Because I did feel safe. Ridiculously so. I am an anxious girl at the best of times but walking around Warsaw the three nights Taylor was there was unlike any other experience in any other capital city. I had never visited Poland before and even as someone who is charmingly confident with giving languages a go, Polish is still hard (to this day I can only say “thank you” and “fuck this”). Before we left, I wondered how either of us would get help if needed it. We struggled at the train station Warszawa Zachodonia, with most of the instructions in either Polish or Ukrainian, but once in centre of the city we were surrounded by crowds of young people adorned in glitter from all over the world who joined us in this pilgrimage. We walked late at night. We had no issues, which is more than can be said for my experiences in London or even walking late through my suburb of Birmingham.

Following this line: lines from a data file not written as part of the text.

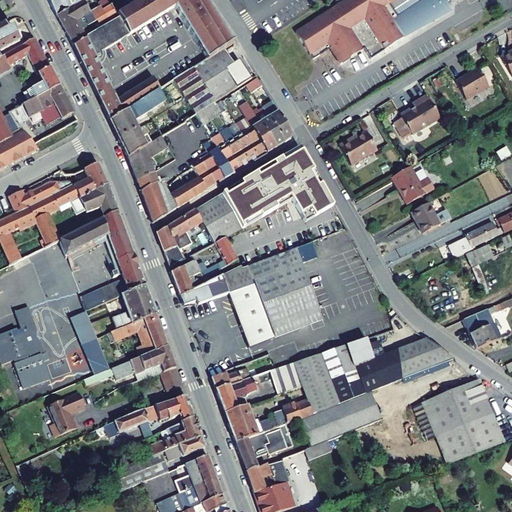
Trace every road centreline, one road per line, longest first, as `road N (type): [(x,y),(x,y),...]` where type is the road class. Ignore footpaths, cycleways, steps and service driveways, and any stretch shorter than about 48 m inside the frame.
road 1 (residential): [(305,138),(400,304),(511,387)]
road 2 (secondary): [(141,238),(244,511)]
road 3 (residential): [(511,18),(305,138)]
road 4 (residential): [(305,138),(141,238)]
road 5 (residential): [(220,0),(305,138)]
road 6 (secondary): [(30,0),(100,134)]
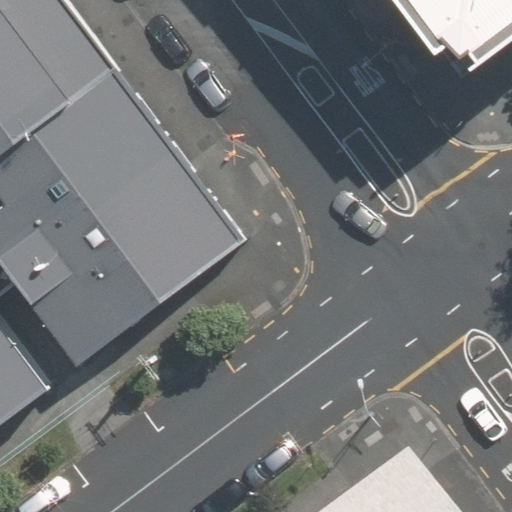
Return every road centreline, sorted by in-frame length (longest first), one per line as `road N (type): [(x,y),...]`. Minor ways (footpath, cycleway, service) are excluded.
road 1 (tertiary): [(386,293),(105,511)]
road 2 (residential): [(386,293),(282,126),(242,0)]
road 3 (residential): [(263,0),(358,68),(470,230)]
road 4 (residential): [(511,447),(479,422),(386,293)]
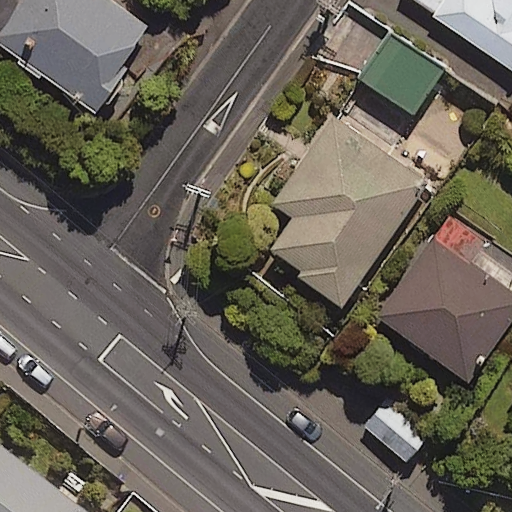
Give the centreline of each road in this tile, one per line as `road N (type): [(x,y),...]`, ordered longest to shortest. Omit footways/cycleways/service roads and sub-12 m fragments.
road 1 (residential): [(78,320),(301,0)]
road 2 (secondary): [(312,511),(78,320)]
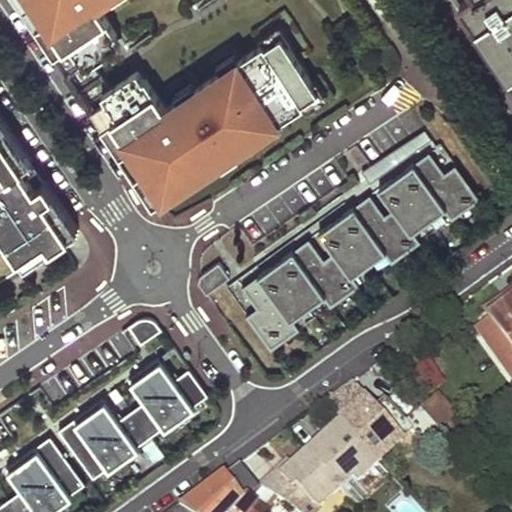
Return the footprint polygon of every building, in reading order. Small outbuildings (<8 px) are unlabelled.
[(19,0),(55,55),(79,40),(108,21),(97,4),(103,0),(19,0)] [(511,0),(459,0),(458,1),(511,79),(511,0)] [(118,35),(108,21),(79,40),(89,54),(118,35)] [(320,91),(282,35),(266,46),(265,43),(238,61),(239,63),(223,74),(221,72),(195,89),(196,91),(182,102),(180,99),(166,108),(156,91),(126,111),(103,126),(148,195),(164,185),(169,194),(221,160),(219,158),(234,148),(235,150),(262,133),(260,130),(277,119),(278,122),(305,104),(304,102),(320,91)] [(79,40),(55,55),(78,89),(103,126),(126,111),(111,88),(89,54),(79,40)] [(140,69),(111,88),(126,111),(156,91),(140,69)] [(0,231),(8,243),(25,268),(79,231),(43,178),(0,115),(0,231)] [(454,224),(484,202),(460,167),(449,175),(434,154),(382,191),(397,211),(388,218),(373,197),(322,234),(337,254),(327,261),(312,240),(245,288),(260,309),(249,317),(273,352),(302,331),(295,321),(327,299),(334,309),(362,289),(355,279),(387,256),(395,266),(422,246),(415,236),(446,214),(454,224)] [(0,231),(0,248),(0,249),(8,243),(0,231)] [(220,263),(201,276),(201,285),(208,294),(231,277),(220,263)] [(511,291),(483,312),(488,319),(511,299),(511,291)] [(511,299),(488,319),(507,343),(511,338),(511,299)] [(128,327),(140,345),(161,331),(155,324),(150,320),(143,319),(128,327)] [(511,350),(507,343),(488,319),(479,325),(511,368),(511,350)] [(57,430),(92,478),(207,395),(188,369),(173,379),(158,357),(127,379),(143,400),(117,419),(102,398),(57,430)] [(324,403),(339,420),(370,454),(379,463),(413,433),(424,446),(439,432),(431,423),(419,410),(405,422),(385,399),(375,408),(353,383),(324,403)] [(433,398),(419,410),(431,423),(445,411),(433,398)] [(275,468),(255,486),(291,511),(307,511),(370,454),(339,420),(279,474),(275,468)] [(6,468),(21,489),(0,504),(0,511),(45,511),(85,484),(50,436),(6,468)] [(200,490),(178,509),(182,511),(233,511),(243,500),(239,496),(254,485),(238,465),(209,484),(200,490)]
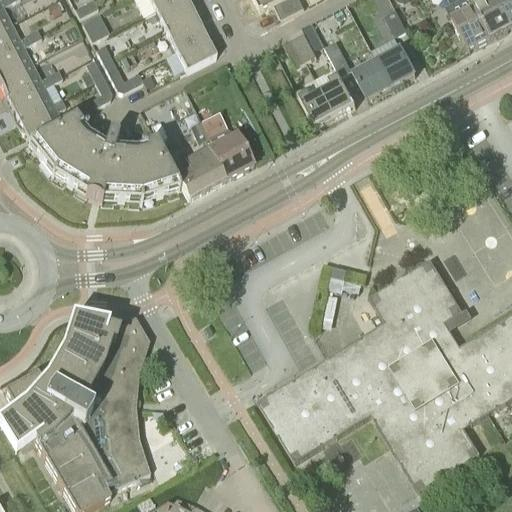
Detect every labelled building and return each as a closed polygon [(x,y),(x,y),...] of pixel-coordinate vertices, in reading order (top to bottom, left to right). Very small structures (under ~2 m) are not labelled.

In some ways, I wish I committed more to the bit of The Eras Tour. I wish me and my friends organised bracelet making evenings in preparation for our dates. I wish I found something glittery and absurdly short to wear rather than my Deafheaven t-shirt (this was not an intended choice, I had got horrifically sunburnt in Berlin and needs must). I wouldn’t change the time I had at Eras Tour, except for the fact I wish I participated more: where else can I do any of these rituals of my youth again? I won’t lie: I like a lot of music that is dominated by men and their performance of masculinity. You will not find girls dressed in short, sparkly skirts, shimmering and glittering in the pits of your local punk show or handing out niche referential friendship bracelets at shoegaze gigs. I doubt I ever will. And while other pop girls have done fantastic work on creating their own safe spaces for their queer and female fans, have any captured the sheer magic and cultural importance of The Eras Tour? I doubt it, but no doubt we will be looking for that magic in every gig forevermore.
So good-bye Eras Tour! You have been something that has been a privilege to experience. I will miss you dominating my social media feeds and providing me the opportunity to connect earnestly with women and queer people all over the world. But most importantly, Eras Tour allowed me to be a girl. It was rare, I was there, and I’ll remember it all too well.